The act is too quickly over and the curtain falls. A large silvered ball, not unlike the huge mirror balls so popular in European gardens, slowly protrudes into view from the depths of the orchestra well. With suppressed "Ahs" the audience appreciate at once that this bright object gives mirrored reflection of the entire auditorium and all that it contains. Mr. Pleasanton also realizes that this same ball, before being raised, must have served the musical conductor in following the action upon the stage.
With the turning up of the lights both Mr. and Mrs. Pleasanton discover that the auditorium is illuminated by some unseen source of light. There are no fixtures anywhere in view but merely an increased intensity of a bright light band that encircles the room at the cove juncture of the side walls and ceiling. Mr. Pleasanton, a student of technical magazines, explains to his wife that the absence of the usual "spotty" effect is produced by continuous tube lighting.
The mirrored observation ball is lowered and the curtain again rises. Mr. and Mrs. Pleasanton are at once plunged into an atmosphere of witchery. To them everything in the play pertains to magic. The elderly actors appear youthful, the callous sentimental, the stupid witty, the plain beautiful, and the commonplace romantic. It is a world of illusion in which the events presented are gauged by the mental barometer of the auditor. The low cost of admission, the chastity of decoration, the spacious foyer with its ample provision for coat hanging, the comfortable seating, the concealed music, and the subtle lighting have all done their work well. There is another intermission, the curtain lowers and raises again, the performance is soon over, and the highly pleased couple rise from their seats to take their departure.
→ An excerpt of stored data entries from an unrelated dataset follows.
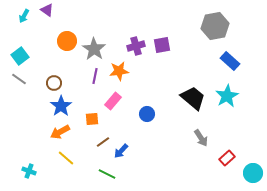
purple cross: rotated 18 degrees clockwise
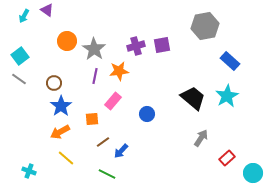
gray hexagon: moved 10 px left
gray arrow: rotated 114 degrees counterclockwise
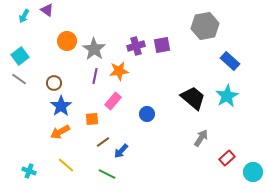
yellow line: moved 7 px down
cyan circle: moved 1 px up
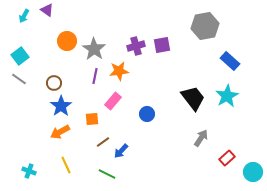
black trapezoid: rotated 12 degrees clockwise
yellow line: rotated 24 degrees clockwise
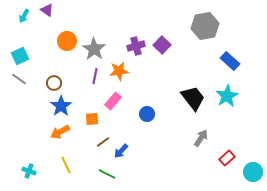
purple square: rotated 36 degrees counterclockwise
cyan square: rotated 12 degrees clockwise
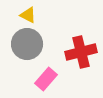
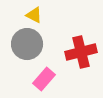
yellow triangle: moved 6 px right
pink rectangle: moved 2 px left
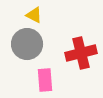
red cross: moved 1 px down
pink rectangle: moved 1 px right, 1 px down; rotated 45 degrees counterclockwise
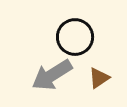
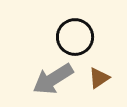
gray arrow: moved 1 px right, 4 px down
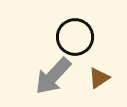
gray arrow: moved 3 px up; rotated 15 degrees counterclockwise
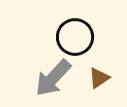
gray arrow: moved 2 px down
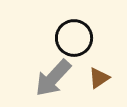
black circle: moved 1 px left, 1 px down
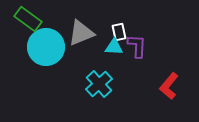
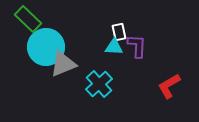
green rectangle: rotated 8 degrees clockwise
gray triangle: moved 18 px left, 31 px down
red L-shape: rotated 20 degrees clockwise
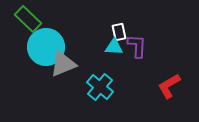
cyan cross: moved 1 px right, 3 px down; rotated 8 degrees counterclockwise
Facing about, they view the full interior of this magnificent playhouse. Transversely across the lower floor are aisled rows of low comfortable arm chairs from which gayly dressed people are arising. The audience hall is separated from a spacious foyer by groups of inclosed boxes curtained in royal purple. Two similarly draped circular guests' boxes protrude from the side walls above the side foyer doorways, and back of them sweeps a deep broad balcony with open loggias in front and inclosed boxes at the rear. The walls are plain panels of imitation Caen stone, surmounted by a simple ceiling of the same material with a large canopied dome in the center for ventilation. The junction lines of the walls and ceiling are adorned by a brilliantly illuminated cove that furnishes reflected light to the whole interior. The floors are carpeted in a solid gray and the dead whiteness of the walls and ceiling is relieved by the warm tones of purple hangings.
Passing through the foyer on their way out the couple wait but a moment to recover their outer garments. Plenty of courteous attendants are there to serve them. This short pause gives them an opportunity to view with admiration the delightful comforts of this broad promenade, with its marble stairways on both sides rising to the balconied mezzanine floor above, underneath which are the coat-hanging and hat-checking conveniences. Against the side walls, between the numerous emergency exits, are long comfortable divans for use during intervals or for patrons waiting for admission until the termination of an act.
The couple depart deciding to attend this wonderful house again at every weekly change of program.